The following leading practices represent a sampling from the study:
1) Impart Structure To The Deal Process
Leading M&A departments tend to implement distinct deal hurdles through two main methods: the use of sequential committees, where proposals are approved before additional resources are committed, and the implementation of a more thorough transaction documentation process. Nearly 75% of survey participants said that incorporating additional structure increases the effectiveness of an M&A team.
2) Leverage Resources
Respondents indicated that nearly twice as many non-M&A staff people work on deals as “core” M&A staff. An average of four M&A employees work on larger deals, with an additional eight from other business units. Companies said that leveraging resources and sharing responsibilities among internal channels increases the chance of success.
3) Rotate Staff Between Departments
The survey data revealed that M&A groups that rotate staff between business units are more likely to achieve deal success than those that don’t promote such rotations. Having deal advocates trained in M&A processes within business units appears to help filter out poor-quality deals.

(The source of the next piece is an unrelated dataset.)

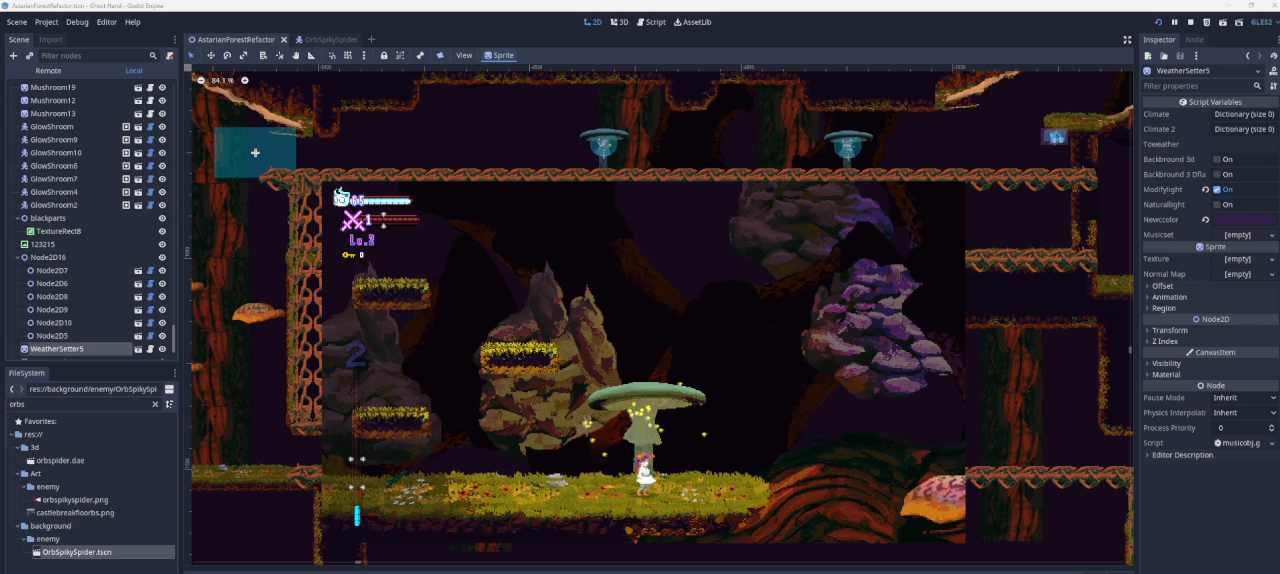
{"buttons": [], "left_stick": "right", "right_stick": "center", "events": [[267, "left_stick", "right"]]}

4) Source Deals From Outside And Inside
According to the study, 75% of transaction opportunities originate from outside the corporate development group; business units account for 28% of sourcing activity, followed by the parent company, with 26%. Fewer than 20% of deals originate from law firms, investment banks and other external entities.
5) Synergies Matter
Companies that use their corporate development groups to help quantify synergies and integration costs stand a greater chance of achieving those objectives than those relying solely on the expectations of their business units. It is incumbent upon the corporate development team to perform their own check of the numbers to ensure validity. While conflicts of interest at business units may occasionally play a role, interviews with executives cite lack of training and perspective in the business unit as the key reason to leverage M&A staff in this task.
6) Train, Equip and Track
M&A executives need to know how deal activity is being monitored, whether expenditures are on target, whether synergies are being realized and whether operating metrics are being reached. Only 11% of survey respondents have a formal system to track deal flow, and few participants track expected synergies or costs on a majority of dealsmany that do track such metrics do so infrequently. Furthermore, most executives cited lack of training and tools as a primary impediment to improved efficiency.
7) Utilize Advisors
Respondents indicated several benefits to using external advisors during the deal process. Of the companies that hire due diligence consultants, 95% do so primarily to gain independent validation of key transaction assumptions, such as market drivers, competitive positioning or accounting analysis. Furthermore, while companies spend, on average, approximately $11 million per year on external advisors, roughly 80% of the expense comes from three types of advisors: investment bankers, consultants and lawyers.
8) Separate Due Diligence Activities
Many survey participants found significant value in creating separate investigations and work streams for assessment of the target company, the market and the integration itself. Making these efforts distinct improves focus and makes the due diligence process replicable, which participants almost unanimously believed improves the likelihood of success.
9) Seek Independent Review Of Findings
Whether via internal committees or third-party advisers, companies should always validate key deal assumptions and diligence findings. Fully independent checks help ensure that deal staff have not overlooked key issues or made excessively aggressive assumptions, particularly since they may be unduly vested in the outcome. Executives say this vetting process is important no matter how experienced the deal leader is.
In brief, as companies and their M&A departments consider their M&A strategy for 2005 and beyond, they should assess whether they have the right organizational and process practices in place to help ensure deal success. Companies that support and execute leading practices, such as those described above, statistically fare better than companies that do not incorporate such practices.